Why does Apple think three lenses are eight lenses?
Briefly

Why does Apple think three lenses are eight lenses?
"The super-thin iPhone Air only has one camera on its rear: a 48-megapixel sensor with a 26mm-equivalent f/1.6 lens. It's the same as the main camera of the regular iPhone 17 (which also features a second 0.5x ultrawide camera). The 17 Pro and Pro Max have a similar-but-not-the-same main camera, consisting of a 48MP sensor and 24mm-equivalent f/1.78 lens - and it also has the ultrawide and adds a 4x telephoto lens."
"Apple showed a slide of sample images indicating that the iPhone Air's one rear sensor and lens can be used as 26mm, 28mm, 35mm, and 52mm-equivalent lenses. According to Apple's technical specifications of the iPhone Air, once you zoom to the 52mm-equivalent focal length (a 2x magnification), you're down to 12MP of resolution. The 28mm and 35mm "lenses" are likely similar to what we first saw in the iPhone 15 Pro, which works like this: A 28mm image yields a 24MP photo, constructed from a series of 12MP frames and combined with one 48MP frame"

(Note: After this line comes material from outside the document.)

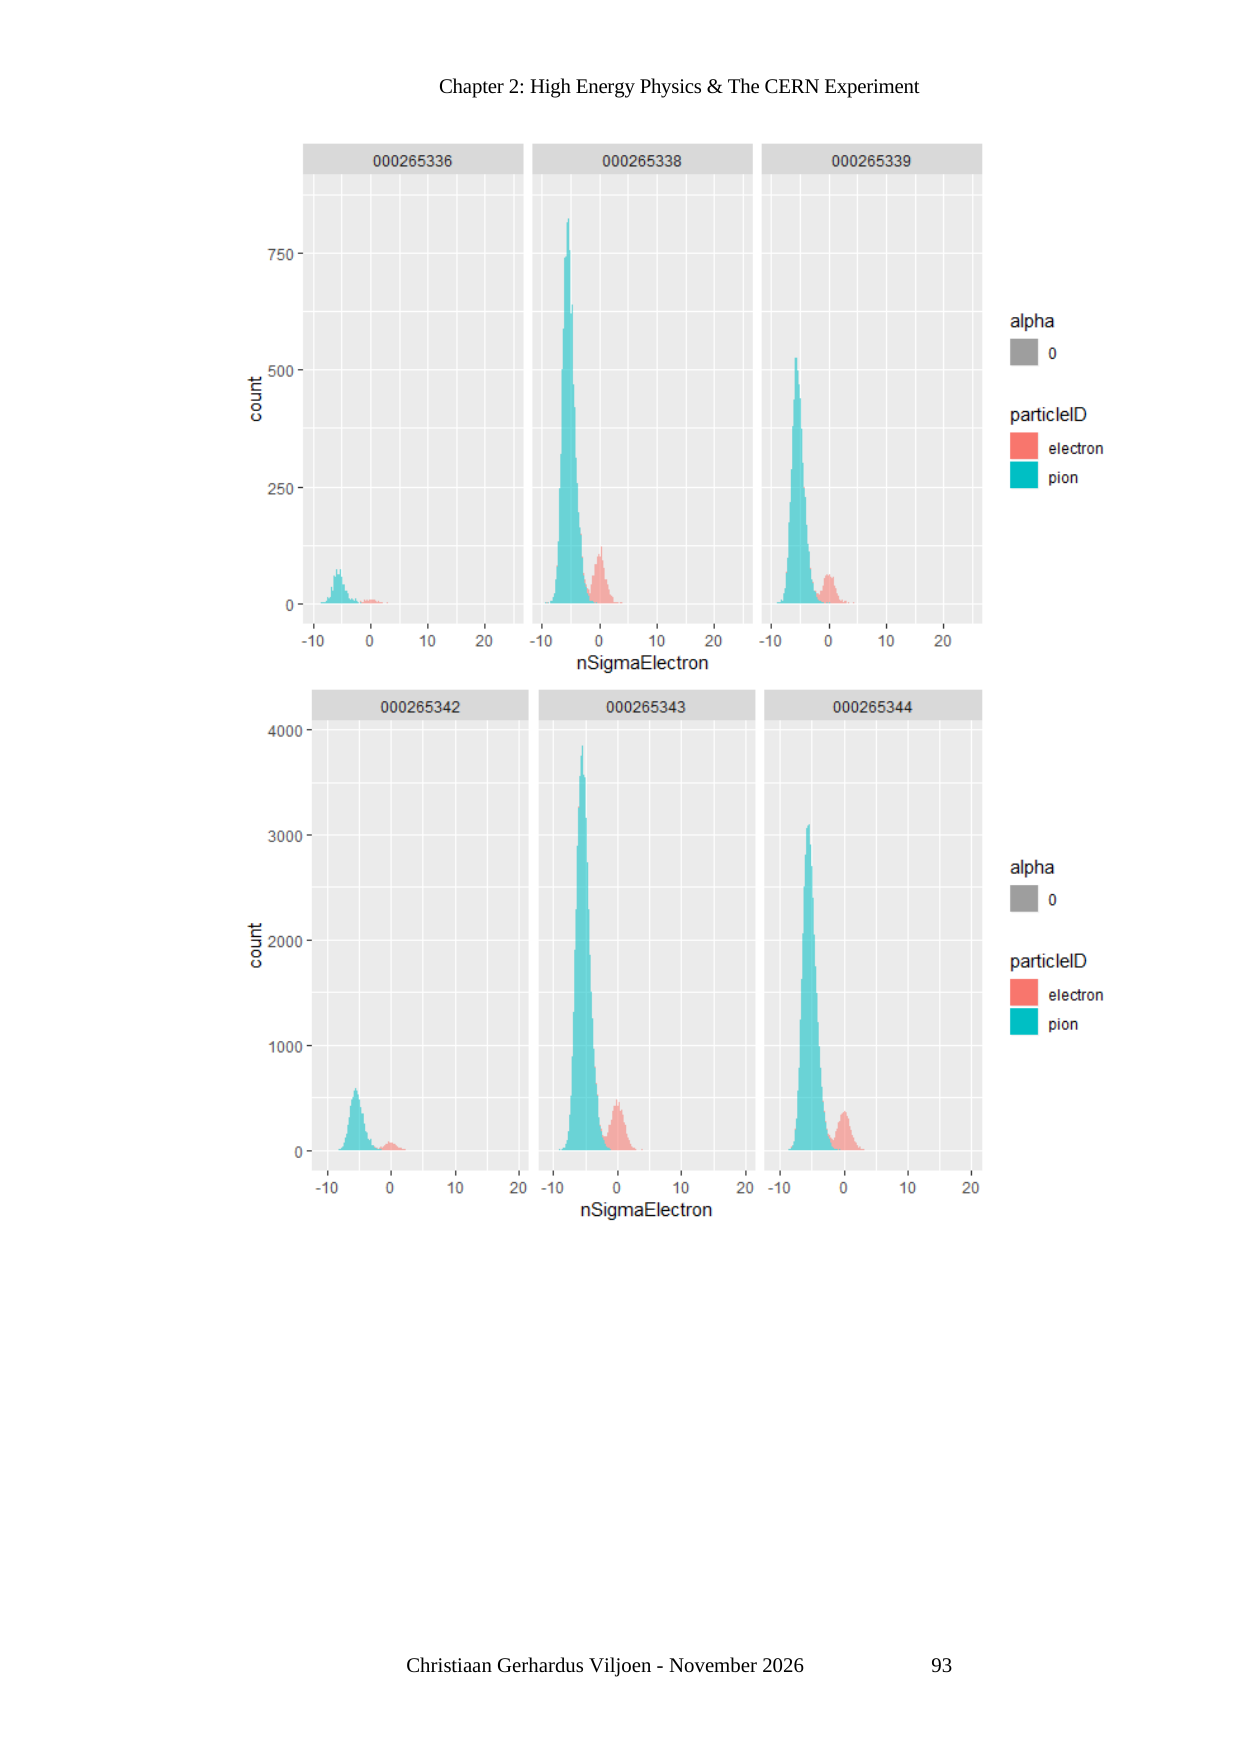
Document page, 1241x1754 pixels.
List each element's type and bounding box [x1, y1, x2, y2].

iPhone Air has a single 48-megapixel rear sensor paired with a 26mm-equivalent f/1.6 lens and can produce 26mm, 28mm, 35mm, and 52mm-equivalent images. At 2x (52mm-equivalent) magnification the output falls to 12MP. The 28mm mode yields a 24MP image constructed from several 12MP frames combined with one 48MP frame. The 35mm mode produces a 24MP image by using only the center pixels of the 48MP sensor. iPhone 17 Pro and Pro Max use a 48MP main sensor with a 24mm-equivalent f/1.78 lens, plus an ultrawide and a 4x telephoto. Apple markets the 17 Pro's three physical lenses as equivalent to eight “pro lenses” by including computationally derived focal-length outputs and the additional sensors, and Apple did not clarify the exact enumeration when asked.